When I saw this photo of a white guy in a suit pretending to rape Fierce Girl, I went rage-y.  The woman who took the picture nailed it when she wrote: “Douchebags like this are why we need feminism.”

This week I’ve been working on a series of blog posts for the #SJYALit project (Social Justice YA Literature) at Teen Librarian Tool box. In April, authors Elana K. Arnold, Mindy McGinnis, Isabel Quintero, and  I will be featured in a series about feminism.  I’ve been thinking a lot about why and how I wrote POINTE, CLAW, and why I think it is the book I needed to release at exactly this time in history.

Way before I started writing POINTE, CLAW, I was jotting down nuggets that might find their way into its pages. Things like: men staring at young ballet dancers, vaginal plastic surgery, men’s responses to menstruation, girls kissing each other, friendships that turn into more than friendship, removing dry tampons,  men following girls into the lingerie department, the ways that women can help or hurt each other, the ways in which fathers avoid daughters… The douchebag pretend to rape Fierce girl would have gone on my list.

In a recent article about the upsurge in interest in her 1985 book THE HANDMAID’S TALE, Margaret Atwood discusses a question that she is often asked about the book: Is it a “feminist” novel?

Here’s her answer:

If you mean an ideological tract in which all women are angels and/or so victimized they are incapable of moral choice, no. If you mean a novel in which women are human beings — with all the variety of character and behavior that implies — and are also interesting and important, and what happens to them is crucial to the theme, structure and plot of the book, then yes. In that sense, many books are “feminist.” Why interesting and important? Because women are interesting and important in real life. They are not an afterthought of nature, they are not secondary players in human destiny, and every society has always known that. 

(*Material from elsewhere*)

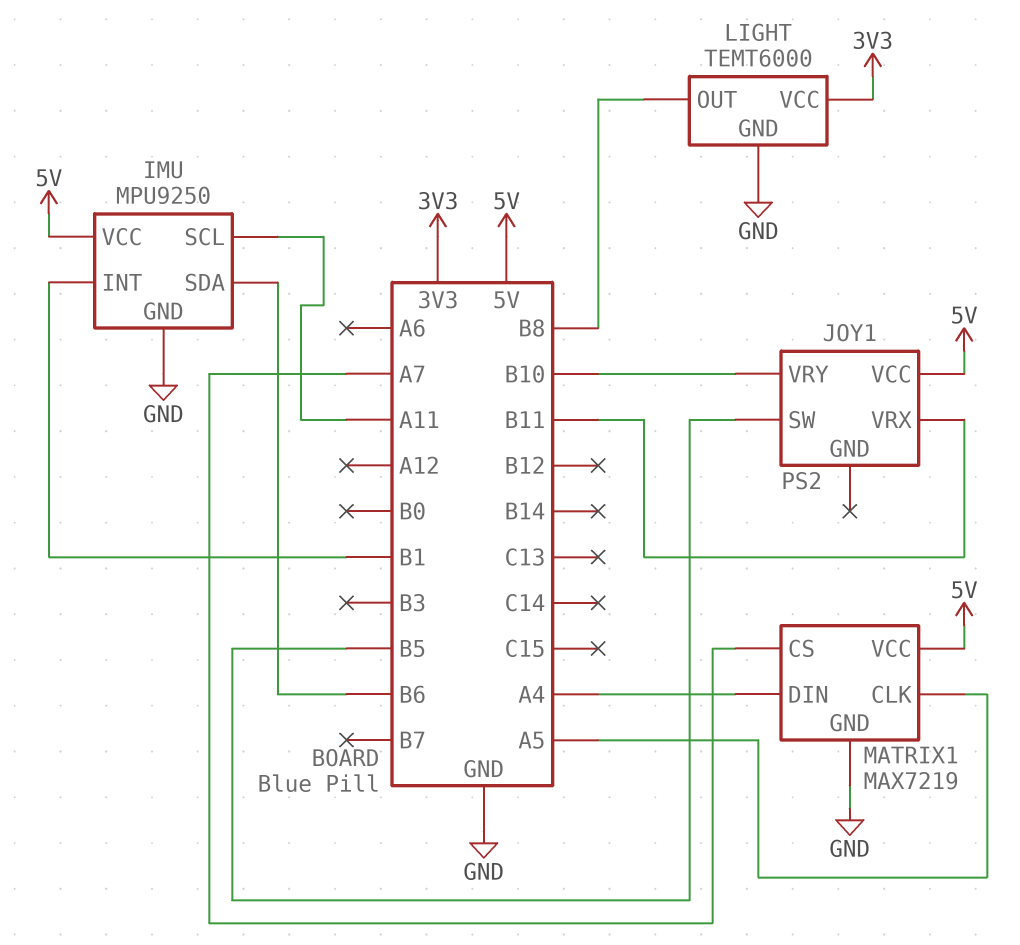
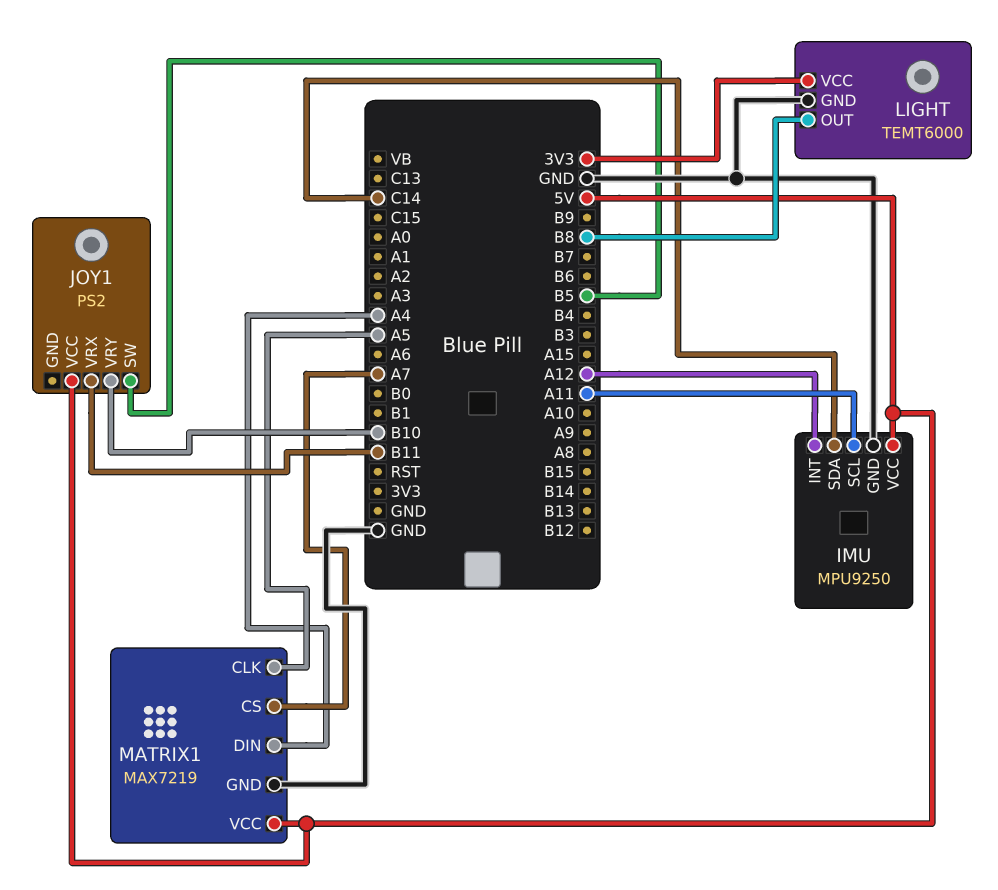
IMU pin INT: B1 -> A12
IMU pin SDA: B6 -> C14

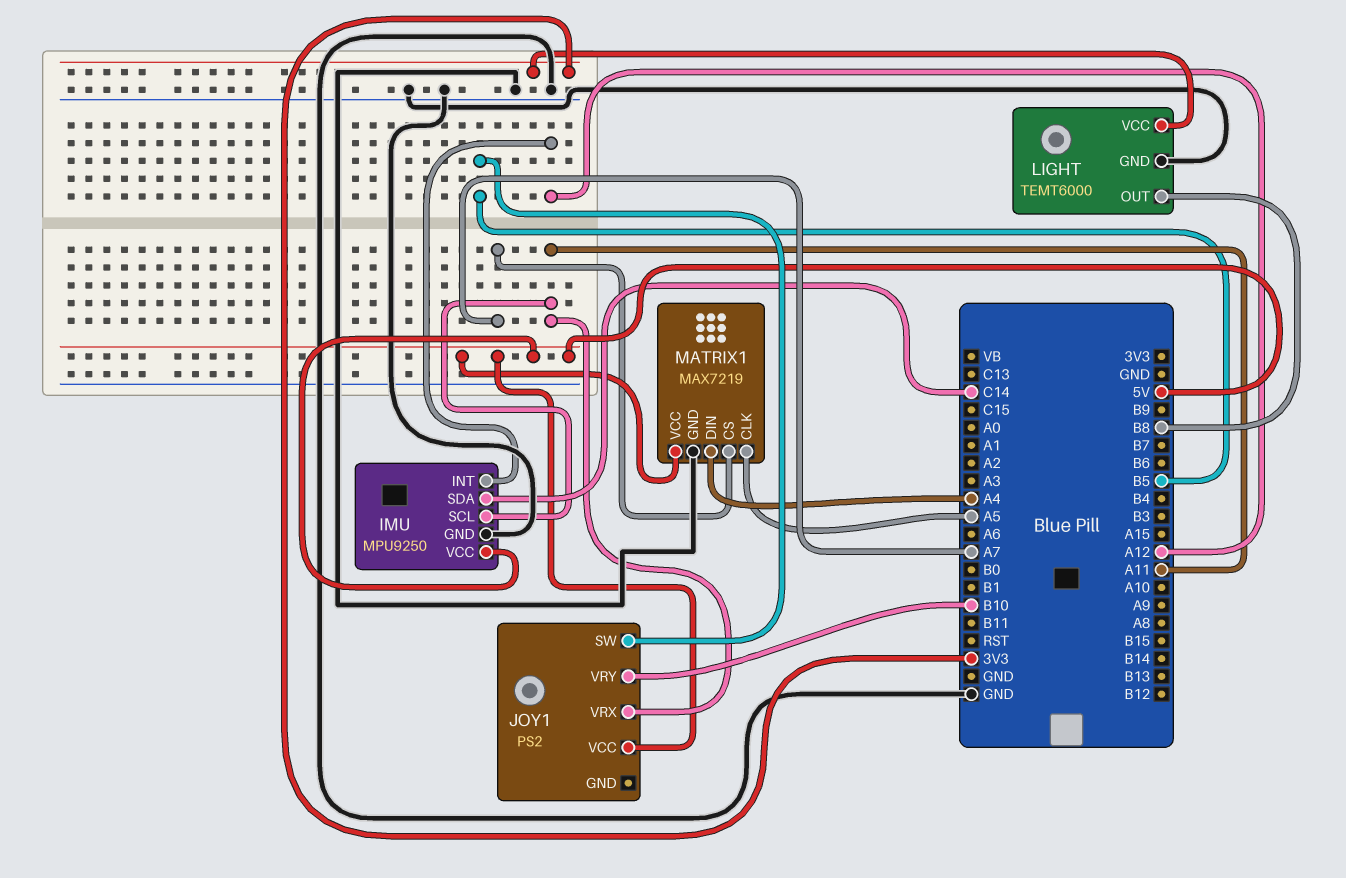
JOY1 pin VRX: B11 -> A11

I keep thinking about that first line. Ideological tract. Angels. Victimized to the point of no moral choice. It’s a little weird. Why would I assume that “feminist novel” means any of those things?

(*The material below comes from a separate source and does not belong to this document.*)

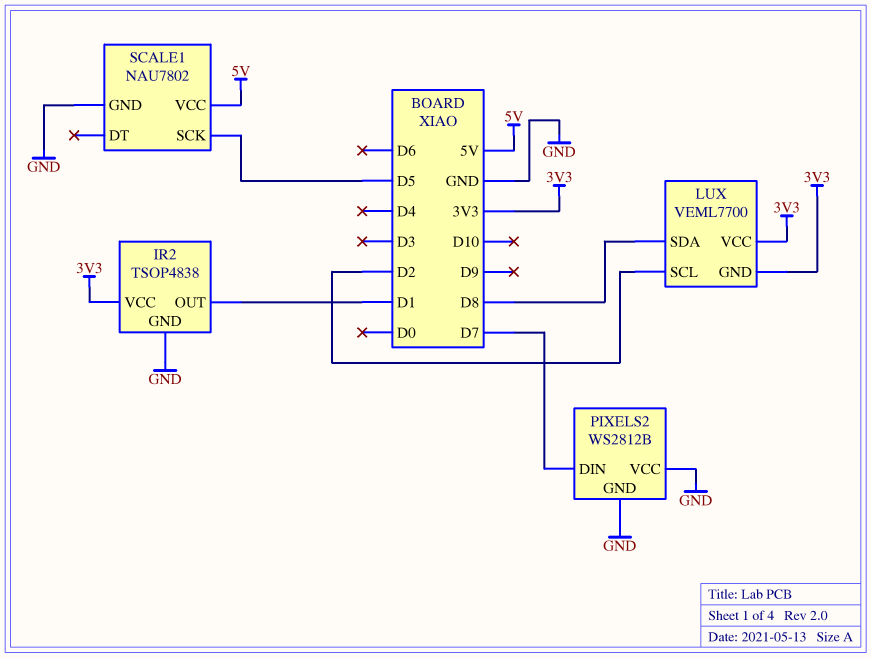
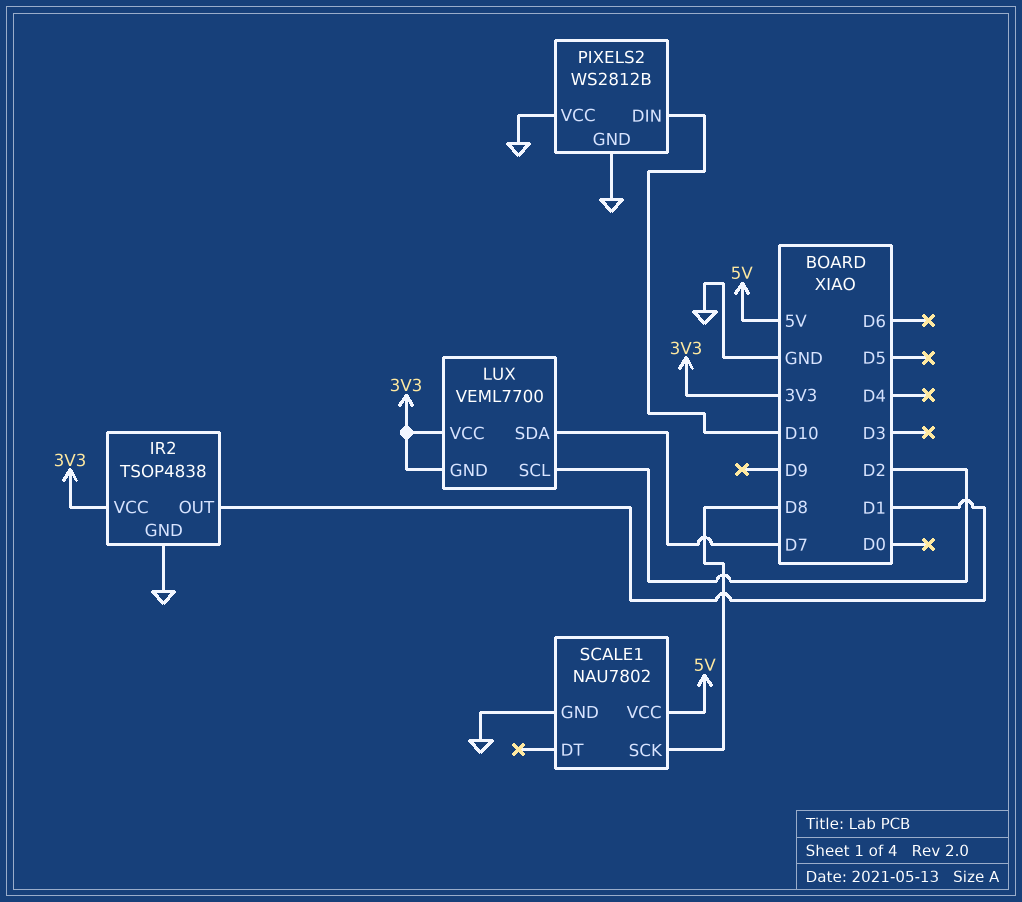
LUX pin SDA: D8 -> D7
PIXELS2 pin DIN: D7 -> D10
SCALE1 pin SCK: D5 -> D8

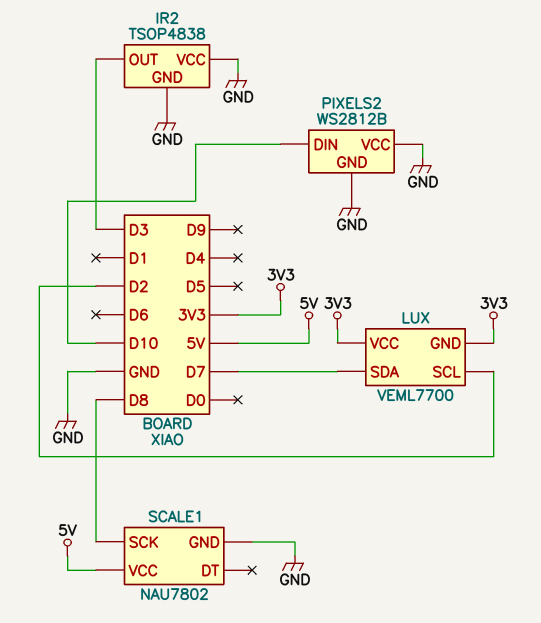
IR2 pin OUT: D1 -> D3
IR2 pin VCC: 3V3 -> GND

Any kind of ideological tract would be a shitty novel from a craft perspective. A novel that presents all women as perfect is, in fact, a reflection of a sexist system that either demonizes women or puts them on a pedestal. A novel with such an oppressive system against women that they can do nothing turns women into mere plot points.

Instead, Atwood goes on to say that novels should present women as human beings. Let that sink in. Sounds a lot like Hillary Clinton saying that women’s rights are human rights. Atwood takes the next step to say that any book which depicts fully-fleshed, complicated, complex female characters with agency could be considered feminist. She goes on to imply (though I wish she had stated it explicitly) that the other necessity of a feminist novel is to explore how these characters push against a system designed for the benefit of men.

I have no doubt that POINTE, CLAW is a feminist novel. The vast majority of the characters, both animal and human, are female. They are mothers and daughters and wives. They are dancers and strippers and home-based business owners and doctors and teachers and students. They are angry and content and complicit and miserable. My goal was to show all the different ways girls and women get boxed in by the expectations of a patriarchal society that has very narrow ideas about what defines a woman.

It’s a rage-y book. It’s a Fierce Girl book. I’d like to take a copy and bludgeon the Douchebag with it. Because I have no more fucks to give.